11 die cast rotor, 12 stator jig, 12a stator core, 12b stator winding, 13 fixing pin, 14 AC voltage source, 15 power meter, 16 resistance meter, 17 temperature sensor, 18 arithmetic unit, 19 lathe device, 19a transfer device. , 19b blade, 31 rotor core, 32 rotor bar, 33 end ring.

Claims

A squirrel-cage die-casting rotor having a rotor core, a plurality of rotor bars disposed around the rotor core, and end rings provided at both ends of the rotor core and connecting each end of the plurality of rotor bars. In the secondary resistance adjusting device of the die casting rotor that adjusts the secondary resistance which is the combined resistance with the end ring.
A stator jig having a stator winding and a stator core into which the die-cast rotor is inserted.
A fixture for fixing the die cast rotor to the stator jig, and
An AC voltage source that applies a voltage for generating a rotating magnetic field to the stator windings inside the stator jig,
A first measuring instrument for measuring the electric power generated in the stator winding when the voltage is applied to the stator winding by the AC voltage source.
A second measuring instrument for measuring the resistance value of the stator winding, and
A third measuring instrument for measuring the temperature of the end ring or the rotor bar of the die casting rotor, and
Based on the measurement results of the first measuring instrument, the second measuring instrument, and the third measuring instrument, the cutting allowance of the end ring for setting the secondary resistance to the first value is calculated. Arithmetic logic unit and
A lathe device that cuts the end ring based on the cutting allowance calculated by the arithmetic unit, and
A secondary resistance adjusting device for a die cast rotor, which is characterized by being provided with.
The arithmetic unit obtained and obtained the secondary resistance before cutting the end ring based on the measurement results of the first measuring instrument, the second measuring instrument, and the third measuring instrument. The secondary resistance adjusting device for a die cast rotor according to claim 1, wherein the cutting allowance of the end ring is calculated based on the secondary resistance before cutting and the first value.

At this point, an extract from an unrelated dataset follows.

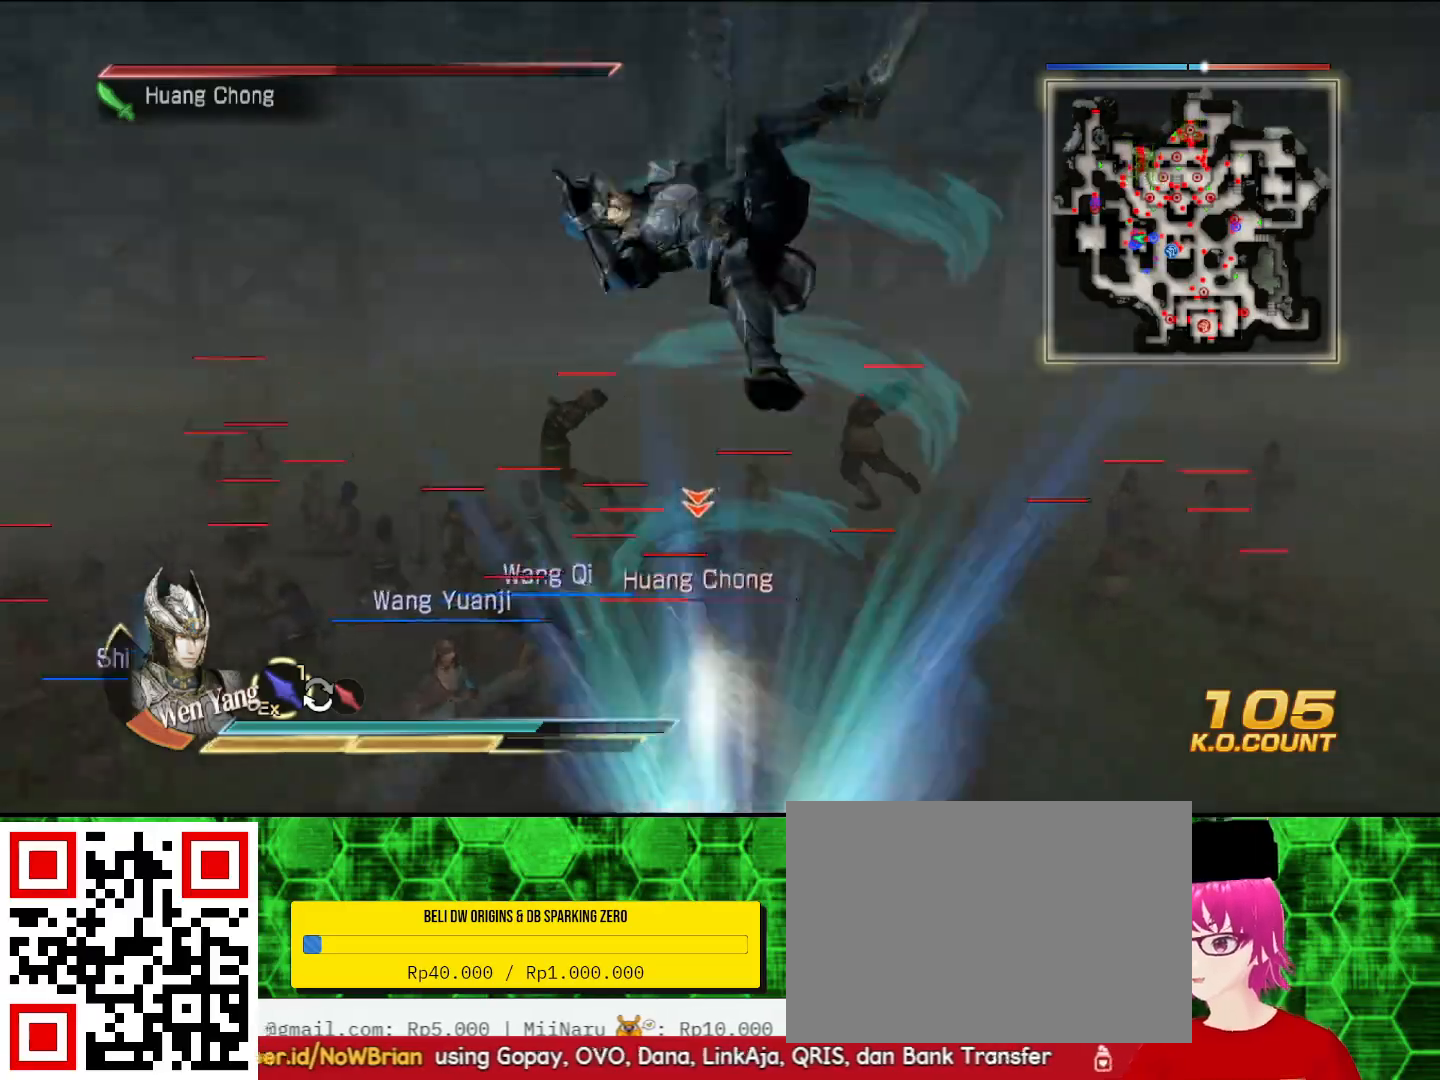
{"buttons": ["CIRCLE"], "left_stick": "up", "right_stick": "center", "events": []}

The secondary resistance adjusting device for a die cast rotor according to claim 1 or 2, wherein the rotor bar and the end ring are made of aluminum.
Using a stator jig having a stator winding and a stator core into which a die-cast rotor is inserted, a rotor core, a plurality of rotor bars arranged around the rotor core, and both ends of the rotor core are provided. In a method for adjusting secondary resistance of a die casting rotor that adjusts a secondary resistance that is a combined resistance between the rotor bar and the end ring of a cage-type die casting rotor having an end ring that connects each end of the plurality of rotor bars. ,
The process of fixing the die cast rotor so that it does not rotate with respect to the stator jig, and
A step of applying a voltage for generating a rotating magnetic field to the stator jig to the stator winding, and a process of applying the voltage to the stator winding.
A step of measuring the electric power generated in the stator winding when the voltage is applied to the stator winding, and a step of measuring the electric power generated in the stator winding.
The step of measuring the temperature of the end ring or the rotor bar of the die casting rotor, and
The process of measuring the resistance value of the stator winding and
A step of calculating the cutting allowance of the end ring for making the secondary resistance a first value based on the measured power, the measured temperature, and the measured resistance value.
The process of cutting the end ring based on the calculated cutting allowance, and
A method for adjusting the secondary resistance of a die cast rotor, which comprises.